WHAT THE TASK REQUIRES =
Report back every line of the entries that contains "beyond", exactly as written.

INPUT DATA =
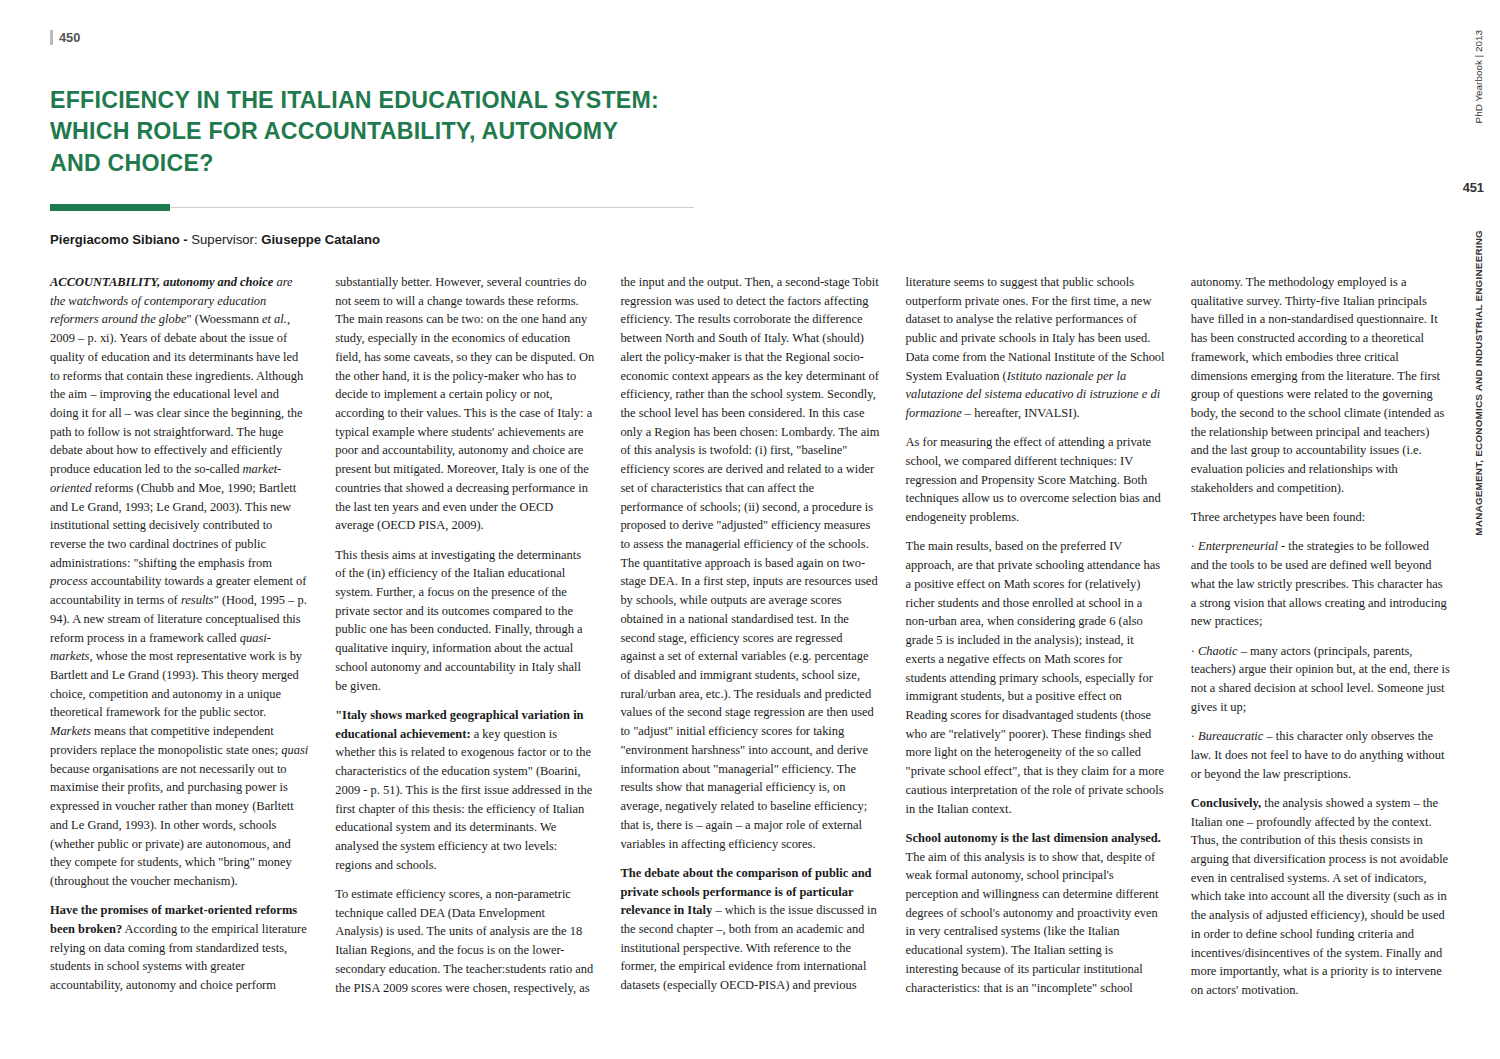450
Efficiency in the Italian Educational System:
Which Role for Accountability, Autonomy
and Choice?
Piergiacomo Sibiano - Supervisor: Giuseppe Catalano
ACCOUNTABILITY, autonomy and choice are the watchwords of contemporary education reformers around the globe" (Woessmann et al., 2009 – p. xi). Years of debate about the issue of quality of education and its determinants have led to reforms that contain these ingredients. Although the aim – improving the educational level and doing it for all – was clear since the beginning, the path to follow is not straightforward. The huge debate about how to effectively and efficiently produce education led to the so-called market-oriented reforms (Chubb and Moe, 1990; Bartlett and Le Grand, 1993; Le Grand, 2003). This new institutional setting decisively contributed to reverse the two cardinal doctrines of public administrations: "shifting the emphasis from process accountability towards a greater element of accountability in terms of results" (Hood, 1995 – p. 94). A new stream of literature conceptualised this reform process in a framework called quasi-markets, whose the most representative work is by Bartlett and Le Grand (1993). This theory merged choice, competition and autonomy in a unique theoretical framework for the public sector. Markets means that competitive independent providers replace the monopolistic state ones; quasi because organisations are not necessarily out to maximise their profits, and purchasing power is expressed in voucher rather than money (Barltett and Le Grand, 1993). In other words, schools (whether public or private) are autonomous, and they compete for students, which "bring" money (throughout the voucher mechanism).
Have the promises of market-oriented reforms been broken? According to the empirical literature relying on data coming from standardized tests, students in school systems with greater accountability, autonomy and choice perform substantially better. However, several countries do not seem to will a change towards these reforms. The main reasons can be two: on the one hand any study, especially in the economics of education field, has some caveats, so they can be disputed. On the other hand, it is the policy-maker who has to decide to implement a certain policy or not, according to their values. This is the case of Italy: a typical example where students' achievements are poor and accountability, autonomy and choice are present but mitigated. Moreover, Italy is one of the countries that showed a decreasing performance in the last ten years and even under the OECD average (OECD PISA, 2009).
This thesis aims at investigating the determinants of the (in) efficiency of the Italian educational system. Further, a focus on the presence of the private sector and its outcomes compared to the public one has been conducted. Finally, through a qualitative inquiry, information about the actual school autonomy and accountability in Italy shall be given.
"Italy shows marked geographical variation in educational achievement: a key question is whether this is related to exogenous factor or to the characteristics of the education system" (Boarini, 2009 - p. 51). This is the first issue addressed in the first chapter of this thesis: the efficiency of Italian educational system and its determinants. We analysed the system efficiency at two levels: regions and schools.
To estimate efficiency scores, a non-parametric technique called DEA (Data Envelopment Analysis) is used. The units of analysis are the 18 Italian Regions, and the focus is on the lower-secondary education. The teacher:students ratio and the PISA 2009 scores were chosen, respectively, as the input and the output. Then, a second-stage Tobit regression was used to detect the factors affecting efficiency. The results corroborate the difference between North and South of Italy. What (should) alert the policy-maker is that the Regional socio-economic context appears as the key determinant of efficiency, rather than the school system. Secondly, the school level has been considered. In this case only a Region has been chosen: Lombardy. The aim of this analysis is twofold: (i) first, "baseline" efficiency scores are derived and related to a wider set of characteristics that can affect the performance of schools; (ii) second, a procedure is proposed to derive "adjusted" efficiency measures to assess the managerial efficiency of the schools. The quantitative approach is based again on two-stage DEA. In a first step, inputs are resources used by schools, while outputs are average scores obtained in a national standardised test. In the second stage, efficiency scores are regressed against a set of external variables (e.g. percentage of disabled and immigrant students, school size, rural/urban area, etc.). The residuals and predicted values of the second stage regression are then used to "adjust" initial efficiency scores for taking "environment harshness" into account, and derive information about "managerial" efficiency. The results show that managerial efficiency is, on average, negatively related to baseline efficiency; that is, there is – again – a major role of external variables in affecting efficiency scores.
The debate about the comparison of public and private schools performance is of particular relevance in Italy – which is the issue discussed in the second chapter –, both from an academic and institutional perspective. With reference to the former, the empirical evidence from international datasets (especially OECD-PISA) and previous literature seems to suggest that public schools outperform private ones. For the first time, a new dataset to analyse the relative performances of public and private schools in Italy has been used. Data come from the National Institute of the School System Evaluation (Istituto nazionale per la valutazione del sistema educativo di istruzione e di formazione – hereafter, INVALSI).
As for measuring the effect of attending a private school, we compared different techniques: IV regression and Propensity Score Matching. Both techniques allow us to overcome selection bias and endogeneity problems.
The main results, based on the preferred IV approach, are that private schooling attendance has a positive effect on Math scores for (relatively) richer students and those enrolled at school in a non-urban area, when considering grade 6 (also grade 5 is included in the analysis); instead, it exerts a negative effects on Math scores for students attending primary schools, especially for immigrant students, but a positive effect on Reading scores for disadvantaged students (those who are "relatively" poorer). These findings shed more light on the heterogeneity of the so called "private school effect", that is they claim for a more cautious interpretation of the role of private schools in the Italian context.
School autonomy is the last dimension analysed. The aim of this analysis is to show that, despite of weak formal autonomy, school principal's perception and willingness can determine different degrees of school's autonomy and proactivity even in very centralised systems (like the Italian educational system). The Italian setting is interesting because of its particular institutional characteristics: that is an "incomplete" school autonomy. The methodology employed is a qualitative survey. Thirty-five Italian principals have filled in a non-standardised questionnaire. It has been constructed according to a theoretical framework, which embodies three critical dimensions emerging from the literature. The first group of questions were related to the governing body, the second to the school climate (intended as the relationship between principal and teachers) and the last group to accountability issues (i.e. evaluation policies and relationships with stakeholders and competition).
Three archetypes have been found:
· Enterpreneurial - the strategies to be followed and the tools to be used are defined well beyond what the law strictly prescribes. This character has a strong vision that allows creating and introducing new practices;
· Chaotic – many actors (principals, parents, teachers) argue their opinion but, at the end, there is not a shared decision at school level. Someone just gives it up;
· Bureaucratic – this character only observes the law. It does not feel to have to do anything without or beyond the law prescriptions.
Conclusively, the analysis showed a system – the Italian one – profoundly affected by the context. Thus, the contribution of this thesis consists in arguing that diversification process is not avoidable even in centralised systems. A set of indicators, which take into account all the diversity (such as in the analysis of adjusted efficiency), should be used in order to define school funding criteria and incentives/disincentives of the system. Finally and more importantly, what is a priority is to intervene on actors' motivation.
PhD Yearbook | 2013
451
MANAGEMENT, ECONOMICS AND INDUSTRIAL ENGINEERING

EXERCISE RESPONSE =
· Enterpreneurial - the strategies to be followed and the tools to be used are defined well beyond what the law strictly prescribes. This character has a strong vision that allows creating and introducing new practices;
· Bureaucratic – this character only observes the law. It does not feel to have to do anything without or beyond the law prescriptions.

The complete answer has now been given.